### Prompt 1:
Duplicate everything in the Spark post from "I have an RDD[List[String]]" down to "split = columns.splitAt(columnIndex)".
### Prompt 2:
In the Spark post, shorten the paragraph that begins "I have an RDD[List[String]]" while keeping its main facts.
### Prompt 3:
What is the name of the function defined inside splitColumn in the Spark post?

### Text under study:
Hi Spark community,

I learned a lot the last time I posted some elementary Spark code here. So, I thought I would do it again. Someone politely tell me offline if this is noise or unfair use of the list! I acknowledge that this borders on asking Scala 101 questions....

I have an RDD[List[String]] corresponding to columns of data and I want to split one of the columns using some arbitrary function and return an RDD updated with the new columns. Here is the code I came up with.

def splitColumn(columnsRDD: RDD[List[String]], columnIndex: Int, numSplits: Int, splitFx: String => List[String]): RDD[List[String]] = {

    def insertColumns(columns: List[String]) : List[String] = {
      val split = columns.splitAt(columnIndex)
      val left = split._1
      val splitColumn = split._2.head
val splitColumns = splitFx(splitColumn).padTo(numSplits, "").take(numSplits)
      val right = split._2.tail
      left ++ splitColumns ++ right
    }

    columnsRDD.map(columns => insertColumns(columns))

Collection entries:
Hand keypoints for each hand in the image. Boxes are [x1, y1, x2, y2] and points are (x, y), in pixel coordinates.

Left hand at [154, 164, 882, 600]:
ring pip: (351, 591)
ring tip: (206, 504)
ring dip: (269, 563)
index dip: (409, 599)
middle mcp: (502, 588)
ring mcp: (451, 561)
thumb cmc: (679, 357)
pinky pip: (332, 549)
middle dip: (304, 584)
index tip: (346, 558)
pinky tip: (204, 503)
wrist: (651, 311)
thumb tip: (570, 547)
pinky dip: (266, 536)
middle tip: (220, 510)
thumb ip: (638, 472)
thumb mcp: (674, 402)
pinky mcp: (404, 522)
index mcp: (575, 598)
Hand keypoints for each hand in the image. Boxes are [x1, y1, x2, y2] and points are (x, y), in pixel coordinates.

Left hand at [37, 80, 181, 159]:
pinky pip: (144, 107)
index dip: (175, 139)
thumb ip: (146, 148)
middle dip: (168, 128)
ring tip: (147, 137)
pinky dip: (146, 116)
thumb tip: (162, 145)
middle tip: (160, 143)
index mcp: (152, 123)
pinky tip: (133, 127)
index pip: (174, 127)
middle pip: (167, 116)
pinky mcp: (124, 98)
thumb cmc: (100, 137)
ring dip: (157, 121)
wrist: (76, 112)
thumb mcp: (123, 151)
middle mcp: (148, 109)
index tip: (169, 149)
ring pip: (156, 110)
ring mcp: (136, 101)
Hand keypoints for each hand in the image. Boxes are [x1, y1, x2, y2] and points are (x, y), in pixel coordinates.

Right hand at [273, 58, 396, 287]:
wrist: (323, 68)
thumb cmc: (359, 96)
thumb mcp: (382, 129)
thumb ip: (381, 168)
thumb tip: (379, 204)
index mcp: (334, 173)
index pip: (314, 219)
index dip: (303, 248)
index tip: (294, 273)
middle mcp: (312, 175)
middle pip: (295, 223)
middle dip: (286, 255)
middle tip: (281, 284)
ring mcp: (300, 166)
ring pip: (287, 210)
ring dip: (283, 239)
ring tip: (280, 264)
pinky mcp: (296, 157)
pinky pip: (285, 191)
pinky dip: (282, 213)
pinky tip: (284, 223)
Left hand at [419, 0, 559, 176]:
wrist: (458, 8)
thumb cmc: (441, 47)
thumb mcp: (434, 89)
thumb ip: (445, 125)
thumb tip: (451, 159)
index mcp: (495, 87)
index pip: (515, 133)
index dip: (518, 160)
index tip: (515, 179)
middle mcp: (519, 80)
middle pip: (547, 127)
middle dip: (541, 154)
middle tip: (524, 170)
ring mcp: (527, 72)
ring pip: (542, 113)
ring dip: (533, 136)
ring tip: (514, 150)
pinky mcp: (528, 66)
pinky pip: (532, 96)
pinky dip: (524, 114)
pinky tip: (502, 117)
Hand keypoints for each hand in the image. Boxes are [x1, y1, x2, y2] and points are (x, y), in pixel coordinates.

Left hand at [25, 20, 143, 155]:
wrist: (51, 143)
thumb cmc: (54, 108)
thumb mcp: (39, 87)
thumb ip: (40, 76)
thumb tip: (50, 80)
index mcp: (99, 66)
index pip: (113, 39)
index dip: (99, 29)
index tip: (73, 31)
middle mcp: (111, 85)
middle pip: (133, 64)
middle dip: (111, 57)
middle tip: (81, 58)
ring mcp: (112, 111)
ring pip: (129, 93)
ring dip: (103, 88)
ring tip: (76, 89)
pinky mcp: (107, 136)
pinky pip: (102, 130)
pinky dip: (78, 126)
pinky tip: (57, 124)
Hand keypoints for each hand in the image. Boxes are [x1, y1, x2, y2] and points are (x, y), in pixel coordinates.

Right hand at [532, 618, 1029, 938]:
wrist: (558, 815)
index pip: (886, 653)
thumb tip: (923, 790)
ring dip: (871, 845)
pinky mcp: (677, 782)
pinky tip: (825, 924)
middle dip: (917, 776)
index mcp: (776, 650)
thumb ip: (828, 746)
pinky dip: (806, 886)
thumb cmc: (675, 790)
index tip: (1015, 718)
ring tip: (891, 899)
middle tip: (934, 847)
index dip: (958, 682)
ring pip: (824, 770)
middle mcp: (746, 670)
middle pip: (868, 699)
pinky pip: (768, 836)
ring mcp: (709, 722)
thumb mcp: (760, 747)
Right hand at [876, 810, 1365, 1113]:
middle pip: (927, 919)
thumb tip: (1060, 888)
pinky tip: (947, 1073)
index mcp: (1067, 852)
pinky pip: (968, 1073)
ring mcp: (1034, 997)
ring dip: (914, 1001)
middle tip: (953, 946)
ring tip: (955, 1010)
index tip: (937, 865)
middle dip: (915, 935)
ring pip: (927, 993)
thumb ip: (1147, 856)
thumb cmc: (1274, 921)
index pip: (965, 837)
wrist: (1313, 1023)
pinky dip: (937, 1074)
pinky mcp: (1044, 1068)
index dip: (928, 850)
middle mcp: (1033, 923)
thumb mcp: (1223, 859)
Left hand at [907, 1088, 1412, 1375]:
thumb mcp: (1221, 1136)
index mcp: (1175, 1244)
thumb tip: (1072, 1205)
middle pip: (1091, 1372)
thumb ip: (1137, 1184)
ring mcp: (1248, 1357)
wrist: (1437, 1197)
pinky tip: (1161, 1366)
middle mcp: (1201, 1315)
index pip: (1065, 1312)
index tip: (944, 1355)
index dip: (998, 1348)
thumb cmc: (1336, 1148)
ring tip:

### Exercise solution 1:
I have an RDD[List[String]] corresponding to columns of data and I want to split one of the columns using some arbitrary function and return an RDD updated with the new columns. Here is the code I came up with.

def splitColumn(columnsRDD: RDD[List[String]], columnIndex: Int, numSplits: Int, splitFx: String => List[String]): RDD[List[String]] = {

    def insertColumns(columns: List[String]) : List[String] = {
      val split = columns.splitAt(columnIndex)

### Exercise solution 2:
The author has an RDD[List[String]] of data columns and wants to split one column with an arbitrary function, returning an RDD that includes the new columns. The code follows.

### Exercise solution 3:
insertColumns